### Problem requirements
Nothing but the lines from the one containing "Identify the document" through the last line of the records below should be copied, exactly and without pictures.

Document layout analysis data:
_ _ _ _ _
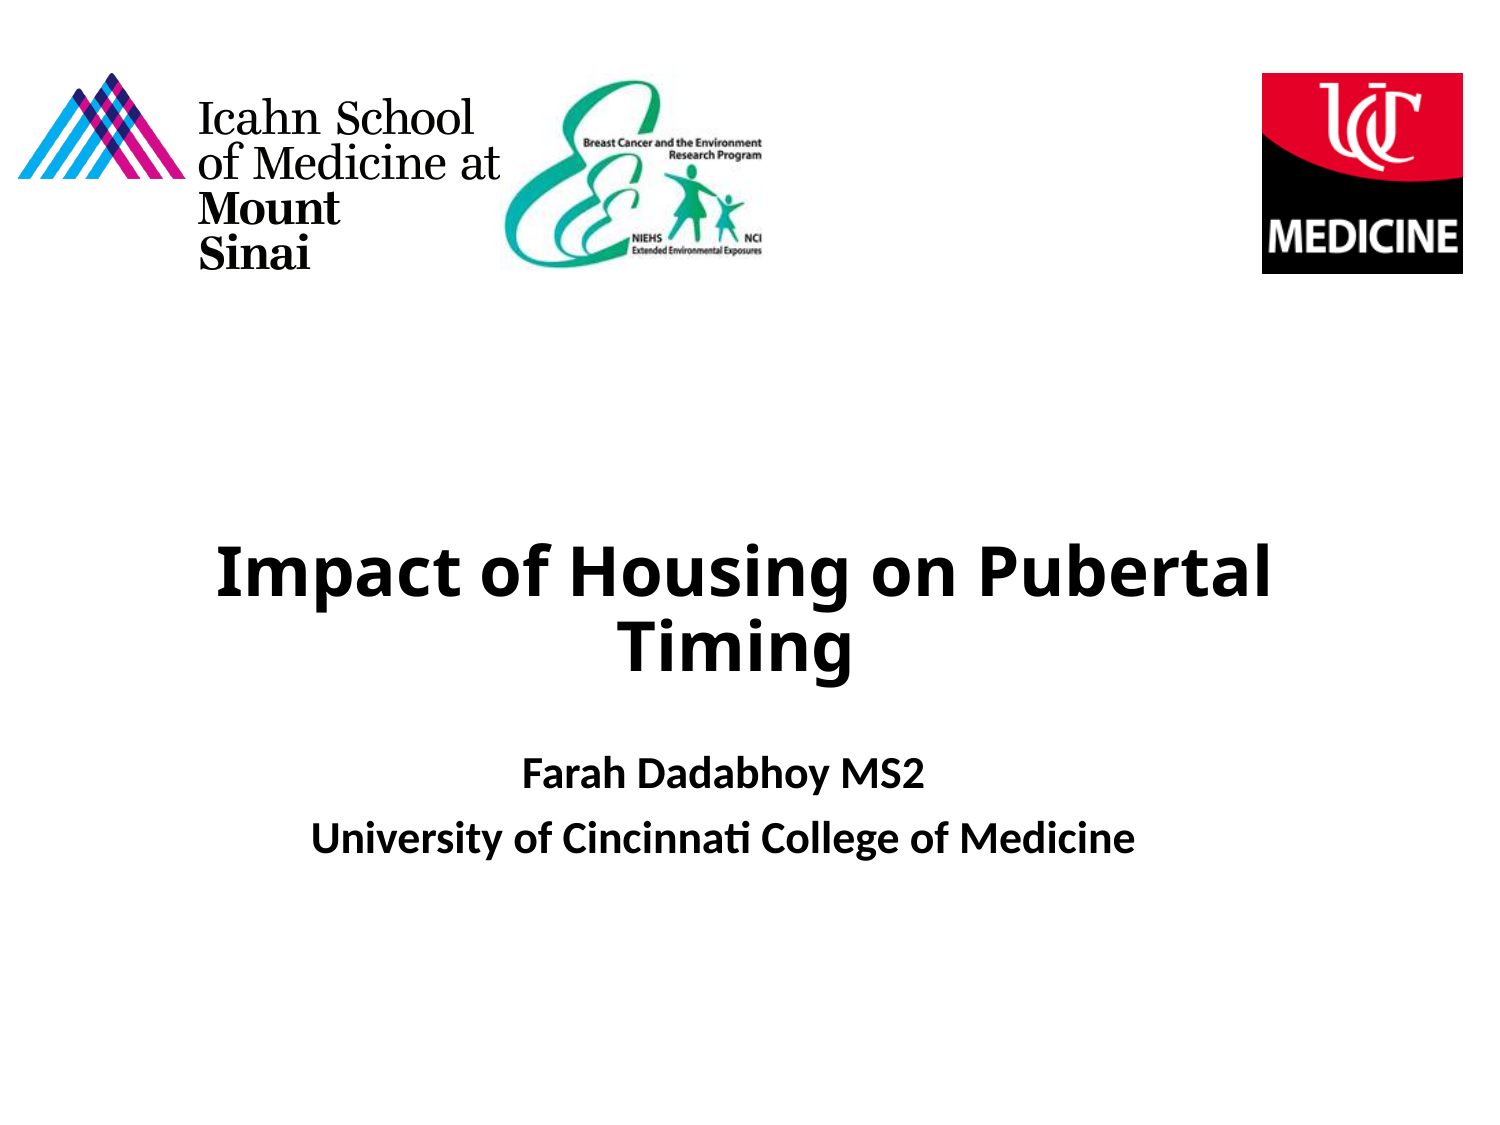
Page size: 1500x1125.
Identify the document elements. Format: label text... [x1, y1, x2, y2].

picture [1262, 73, 1463, 274]
picture [17, 73, 767, 273]
subtitle Farah Dadabhoy MS2 University of Cincinnati College of Medicine [73, 741, 1374, 1030]
title Impact of Housing on Pubertal Timing [98, 452, 1374, 694]
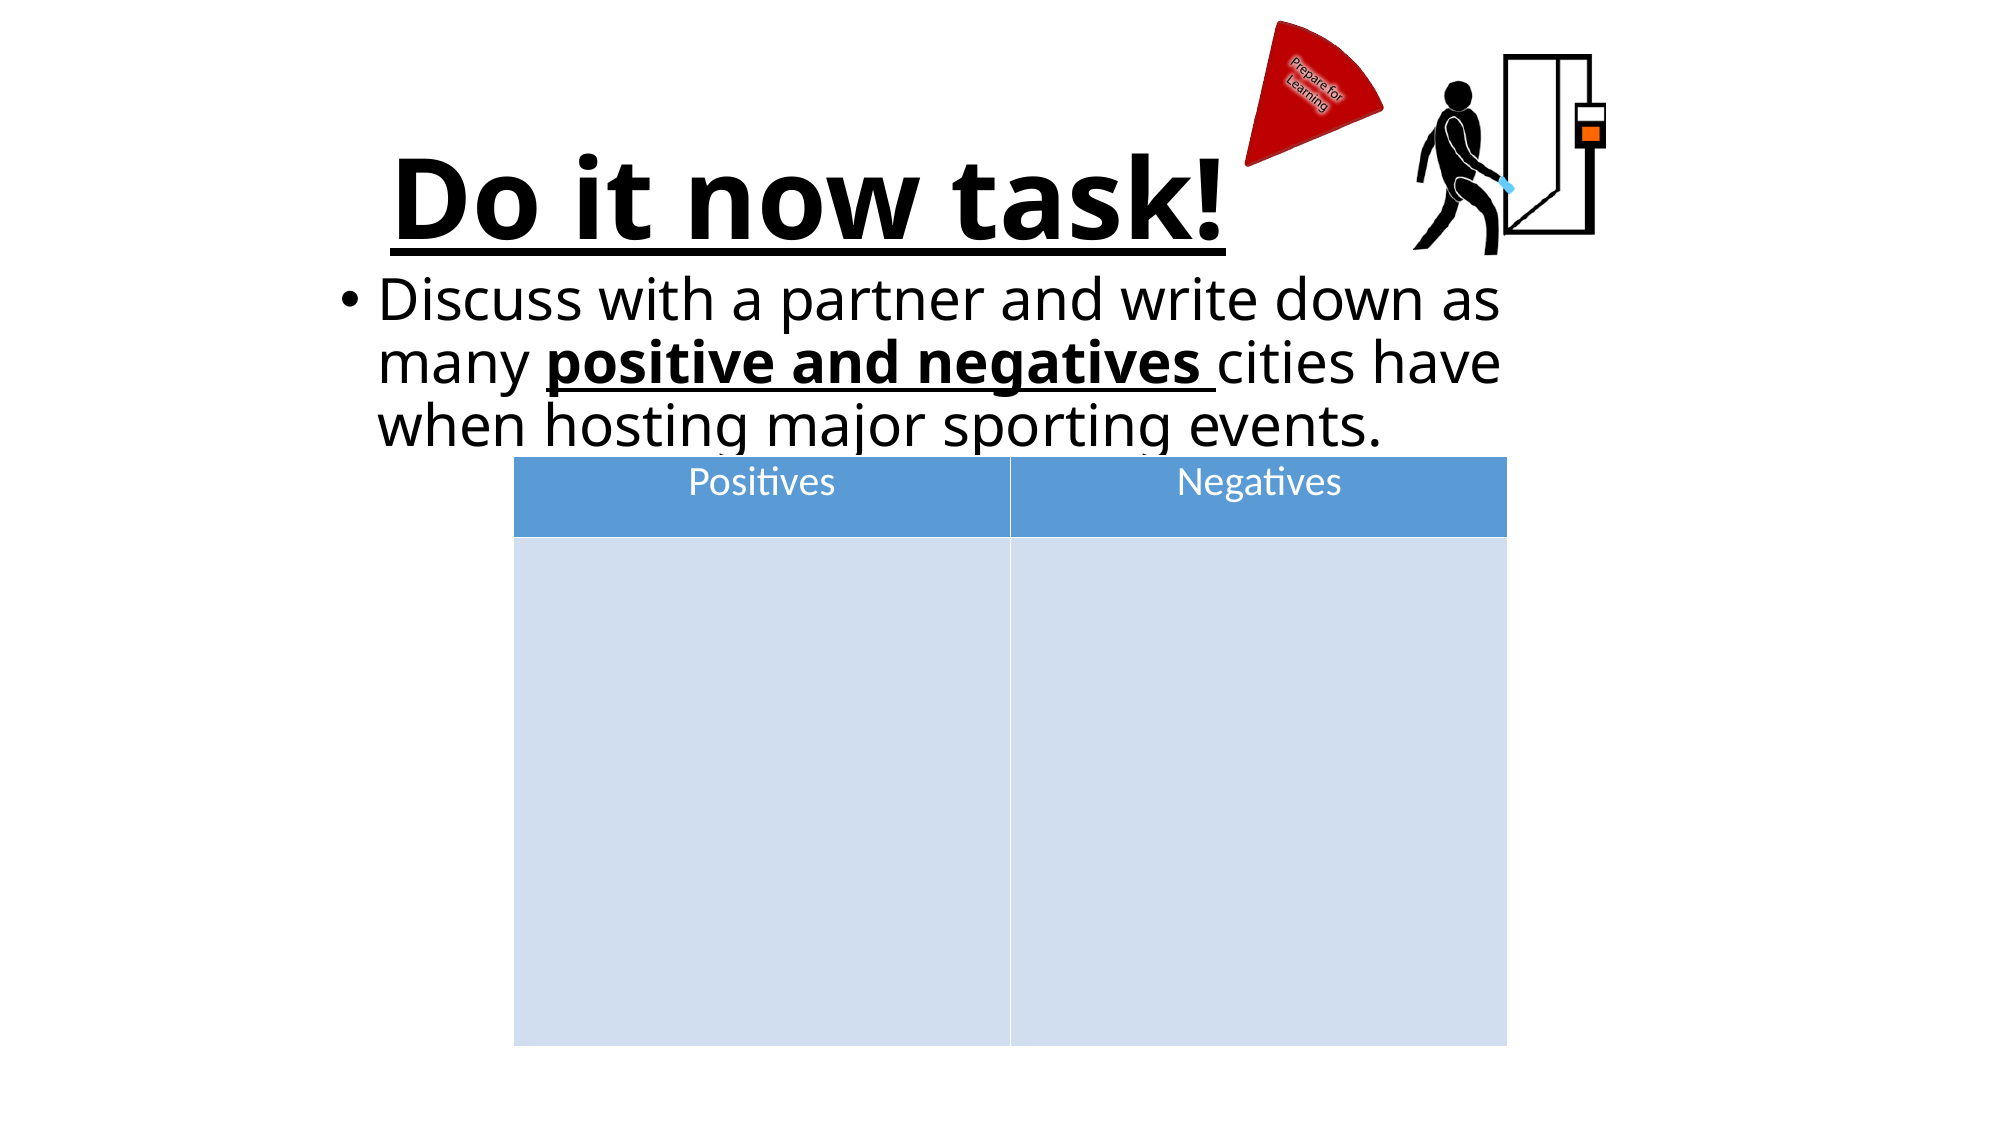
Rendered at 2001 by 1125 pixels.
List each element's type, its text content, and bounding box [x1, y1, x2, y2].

list Discuss with a partner and write down as many positive and negatives cities have when hosting major sporting events. [324, 262, 1675, 468]
table_cell [514, 538, 1010, 1046]
title Do it now task! [374, 96, 1295, 262]
table_header Positives [514, 457, 1010, 537]
table_header Negatives [1011, 457, 1507, 537]
table_cell [1011, 538, 1507, 1046]
picture [1177, 0, 1606, 256]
_ _ _ _ _
### The answer
Identify the document elements. Format: label text... [x1, y1, x2, y2].

picture [1262, 73, 1463, 274]
picture [17, 73, 767, 273]
subtitle Farah Dadabhoy MS2 University of Cincinnati College of Medicine [73, 741, 1374, 1030]
title Impact of Housing on Pubertal Timing [98, 452, 1374, 694]
Rendered at 2001 by 1125 pixels.
List each element's type, its text content, and bounding box [x1, y1, x2, y2].

list Discuss with a partner and write down as many positive and negatives cities have when hosting major sporting events. [324, 262, 1675, 468]
table_cell [514, 538, 1010, 1046]
title Do it now task! [374, 96, 1295, 262]
table_header Positives [514, 457, 1010, 537]
table_header Negatives [1011, 457, 1507, 537]
table_cell [1011, 538, 1507, 1046]
picture [1177, 0, 1606, 256]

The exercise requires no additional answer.